**WHAT IS BEING ASKED:**
Locate each line in the material below that contains the string "Hook", and copy every one of those lines.

(Dataset rows)

++++++++

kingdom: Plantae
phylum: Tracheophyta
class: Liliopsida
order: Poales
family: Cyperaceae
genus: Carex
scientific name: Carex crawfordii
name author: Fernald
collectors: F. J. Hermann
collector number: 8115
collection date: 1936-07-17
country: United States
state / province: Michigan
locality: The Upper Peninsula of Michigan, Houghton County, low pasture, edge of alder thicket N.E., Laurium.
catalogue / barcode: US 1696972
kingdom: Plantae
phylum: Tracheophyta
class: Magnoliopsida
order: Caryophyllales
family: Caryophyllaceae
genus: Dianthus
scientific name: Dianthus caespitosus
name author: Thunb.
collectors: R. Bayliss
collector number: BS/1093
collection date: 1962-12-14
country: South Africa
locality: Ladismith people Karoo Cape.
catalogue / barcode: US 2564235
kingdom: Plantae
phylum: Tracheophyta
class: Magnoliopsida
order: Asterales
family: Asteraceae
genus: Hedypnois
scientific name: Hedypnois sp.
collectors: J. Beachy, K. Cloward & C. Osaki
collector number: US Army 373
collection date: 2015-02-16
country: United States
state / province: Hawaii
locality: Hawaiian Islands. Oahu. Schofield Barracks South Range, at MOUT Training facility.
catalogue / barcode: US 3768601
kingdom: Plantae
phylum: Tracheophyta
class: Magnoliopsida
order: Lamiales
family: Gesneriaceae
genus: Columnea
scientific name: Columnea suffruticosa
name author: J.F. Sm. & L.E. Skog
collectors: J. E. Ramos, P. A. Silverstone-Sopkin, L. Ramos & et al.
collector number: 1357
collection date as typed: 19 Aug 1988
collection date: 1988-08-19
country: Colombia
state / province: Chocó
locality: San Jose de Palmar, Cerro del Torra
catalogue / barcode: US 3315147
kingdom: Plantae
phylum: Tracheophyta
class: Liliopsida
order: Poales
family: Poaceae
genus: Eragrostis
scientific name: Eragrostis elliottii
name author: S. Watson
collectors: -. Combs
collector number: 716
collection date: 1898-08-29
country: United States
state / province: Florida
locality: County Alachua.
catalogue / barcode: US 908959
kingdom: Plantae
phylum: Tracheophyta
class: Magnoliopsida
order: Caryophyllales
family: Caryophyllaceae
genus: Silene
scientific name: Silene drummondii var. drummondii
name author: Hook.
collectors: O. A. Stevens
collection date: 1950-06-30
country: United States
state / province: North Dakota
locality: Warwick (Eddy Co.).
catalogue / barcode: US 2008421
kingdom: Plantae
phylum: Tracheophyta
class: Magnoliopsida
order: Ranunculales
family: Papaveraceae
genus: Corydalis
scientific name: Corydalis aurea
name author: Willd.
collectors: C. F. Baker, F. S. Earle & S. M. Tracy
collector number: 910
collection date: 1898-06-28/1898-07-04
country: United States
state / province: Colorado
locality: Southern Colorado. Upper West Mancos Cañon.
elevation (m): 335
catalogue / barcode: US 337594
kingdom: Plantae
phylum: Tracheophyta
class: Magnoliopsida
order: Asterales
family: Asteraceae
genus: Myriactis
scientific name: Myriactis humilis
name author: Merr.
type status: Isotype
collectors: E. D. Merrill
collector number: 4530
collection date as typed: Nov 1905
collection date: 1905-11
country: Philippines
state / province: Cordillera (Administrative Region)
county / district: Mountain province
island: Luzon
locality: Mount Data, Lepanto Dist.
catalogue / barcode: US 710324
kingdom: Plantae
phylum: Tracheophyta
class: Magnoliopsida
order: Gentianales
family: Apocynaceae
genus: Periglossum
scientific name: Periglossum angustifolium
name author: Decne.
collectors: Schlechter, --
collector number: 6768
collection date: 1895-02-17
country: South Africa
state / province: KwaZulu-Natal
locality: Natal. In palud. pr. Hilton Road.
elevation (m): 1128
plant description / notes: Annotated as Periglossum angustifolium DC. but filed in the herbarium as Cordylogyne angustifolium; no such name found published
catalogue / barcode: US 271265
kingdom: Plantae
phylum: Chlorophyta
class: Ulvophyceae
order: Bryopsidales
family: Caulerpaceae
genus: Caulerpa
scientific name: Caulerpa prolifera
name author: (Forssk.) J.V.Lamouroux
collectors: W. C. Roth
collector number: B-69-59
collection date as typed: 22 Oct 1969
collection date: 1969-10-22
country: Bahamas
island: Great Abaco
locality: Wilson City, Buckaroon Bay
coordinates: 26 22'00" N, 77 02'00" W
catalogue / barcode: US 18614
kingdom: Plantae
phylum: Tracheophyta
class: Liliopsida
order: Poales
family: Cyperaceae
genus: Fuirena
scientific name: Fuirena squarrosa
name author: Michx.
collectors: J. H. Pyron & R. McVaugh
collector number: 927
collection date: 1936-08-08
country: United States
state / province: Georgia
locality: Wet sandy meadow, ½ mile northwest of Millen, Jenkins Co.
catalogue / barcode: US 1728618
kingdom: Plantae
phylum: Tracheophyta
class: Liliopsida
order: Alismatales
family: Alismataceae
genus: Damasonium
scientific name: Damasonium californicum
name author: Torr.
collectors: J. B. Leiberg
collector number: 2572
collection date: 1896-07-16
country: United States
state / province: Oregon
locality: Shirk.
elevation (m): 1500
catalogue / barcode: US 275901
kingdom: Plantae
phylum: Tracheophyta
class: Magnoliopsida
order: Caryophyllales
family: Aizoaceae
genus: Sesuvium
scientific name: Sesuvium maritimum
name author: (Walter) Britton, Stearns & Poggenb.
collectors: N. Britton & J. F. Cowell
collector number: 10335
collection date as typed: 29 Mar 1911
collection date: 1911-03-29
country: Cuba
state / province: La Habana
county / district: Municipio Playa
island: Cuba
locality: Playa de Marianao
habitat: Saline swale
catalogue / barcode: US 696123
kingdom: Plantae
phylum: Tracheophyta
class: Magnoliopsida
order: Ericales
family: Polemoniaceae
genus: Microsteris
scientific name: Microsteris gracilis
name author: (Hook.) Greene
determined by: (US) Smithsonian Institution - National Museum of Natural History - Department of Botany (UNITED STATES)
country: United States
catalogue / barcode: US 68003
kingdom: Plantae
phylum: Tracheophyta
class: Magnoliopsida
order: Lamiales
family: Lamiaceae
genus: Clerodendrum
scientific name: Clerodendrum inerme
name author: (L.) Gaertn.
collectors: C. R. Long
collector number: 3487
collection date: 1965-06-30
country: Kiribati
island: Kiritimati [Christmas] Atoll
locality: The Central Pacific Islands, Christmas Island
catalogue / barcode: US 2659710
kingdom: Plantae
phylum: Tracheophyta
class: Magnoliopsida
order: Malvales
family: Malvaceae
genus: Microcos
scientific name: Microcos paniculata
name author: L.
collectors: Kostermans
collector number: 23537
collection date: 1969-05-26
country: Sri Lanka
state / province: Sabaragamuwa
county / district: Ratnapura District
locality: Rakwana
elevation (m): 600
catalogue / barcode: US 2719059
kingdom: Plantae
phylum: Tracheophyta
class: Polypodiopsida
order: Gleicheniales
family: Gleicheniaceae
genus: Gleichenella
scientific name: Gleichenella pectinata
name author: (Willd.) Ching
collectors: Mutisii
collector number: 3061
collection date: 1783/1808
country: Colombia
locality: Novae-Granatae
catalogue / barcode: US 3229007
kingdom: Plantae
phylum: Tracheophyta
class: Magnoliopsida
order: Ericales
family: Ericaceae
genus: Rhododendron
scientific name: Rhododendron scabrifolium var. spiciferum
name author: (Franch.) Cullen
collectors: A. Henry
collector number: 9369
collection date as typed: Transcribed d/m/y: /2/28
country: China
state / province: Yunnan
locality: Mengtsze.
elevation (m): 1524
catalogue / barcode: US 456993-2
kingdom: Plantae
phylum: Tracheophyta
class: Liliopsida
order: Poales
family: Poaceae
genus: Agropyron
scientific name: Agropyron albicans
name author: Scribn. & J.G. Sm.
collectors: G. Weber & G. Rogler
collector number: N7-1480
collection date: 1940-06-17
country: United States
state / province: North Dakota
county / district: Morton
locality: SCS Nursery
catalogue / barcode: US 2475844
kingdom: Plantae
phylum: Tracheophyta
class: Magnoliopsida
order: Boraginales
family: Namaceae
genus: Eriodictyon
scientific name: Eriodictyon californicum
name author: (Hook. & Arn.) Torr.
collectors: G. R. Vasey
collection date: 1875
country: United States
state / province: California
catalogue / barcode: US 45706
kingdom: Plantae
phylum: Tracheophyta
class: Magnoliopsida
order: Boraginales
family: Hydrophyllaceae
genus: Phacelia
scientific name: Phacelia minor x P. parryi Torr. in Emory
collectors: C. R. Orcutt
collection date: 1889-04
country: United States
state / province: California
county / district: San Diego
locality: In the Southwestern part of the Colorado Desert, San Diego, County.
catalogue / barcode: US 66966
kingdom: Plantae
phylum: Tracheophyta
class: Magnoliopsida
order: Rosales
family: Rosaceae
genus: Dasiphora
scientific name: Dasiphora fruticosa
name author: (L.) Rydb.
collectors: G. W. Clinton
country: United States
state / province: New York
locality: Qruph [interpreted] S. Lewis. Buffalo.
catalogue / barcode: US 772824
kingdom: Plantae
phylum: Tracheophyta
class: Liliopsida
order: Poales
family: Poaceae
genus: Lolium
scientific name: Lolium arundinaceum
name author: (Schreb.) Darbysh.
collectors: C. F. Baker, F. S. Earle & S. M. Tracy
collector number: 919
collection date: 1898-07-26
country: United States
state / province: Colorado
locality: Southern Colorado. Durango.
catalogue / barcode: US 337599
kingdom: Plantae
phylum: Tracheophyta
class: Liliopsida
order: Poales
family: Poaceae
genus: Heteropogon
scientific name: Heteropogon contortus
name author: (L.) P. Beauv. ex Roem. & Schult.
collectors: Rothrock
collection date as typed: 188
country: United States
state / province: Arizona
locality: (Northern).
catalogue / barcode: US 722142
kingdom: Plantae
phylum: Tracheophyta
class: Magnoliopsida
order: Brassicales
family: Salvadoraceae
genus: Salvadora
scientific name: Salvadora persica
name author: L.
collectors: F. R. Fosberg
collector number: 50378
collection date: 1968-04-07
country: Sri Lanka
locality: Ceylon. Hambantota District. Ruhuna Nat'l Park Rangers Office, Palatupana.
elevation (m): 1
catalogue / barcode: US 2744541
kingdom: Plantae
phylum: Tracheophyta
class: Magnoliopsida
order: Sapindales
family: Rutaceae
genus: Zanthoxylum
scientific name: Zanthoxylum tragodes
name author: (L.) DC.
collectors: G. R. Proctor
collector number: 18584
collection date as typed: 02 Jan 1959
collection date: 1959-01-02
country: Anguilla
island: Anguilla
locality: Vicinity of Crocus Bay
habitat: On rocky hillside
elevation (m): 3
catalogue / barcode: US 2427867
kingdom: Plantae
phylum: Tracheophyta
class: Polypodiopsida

++++++++

**CORRECT RESULT:**
name author: Hook.
name author: (Hook.) Greene
name author: (Hook. & Arn.) Torr.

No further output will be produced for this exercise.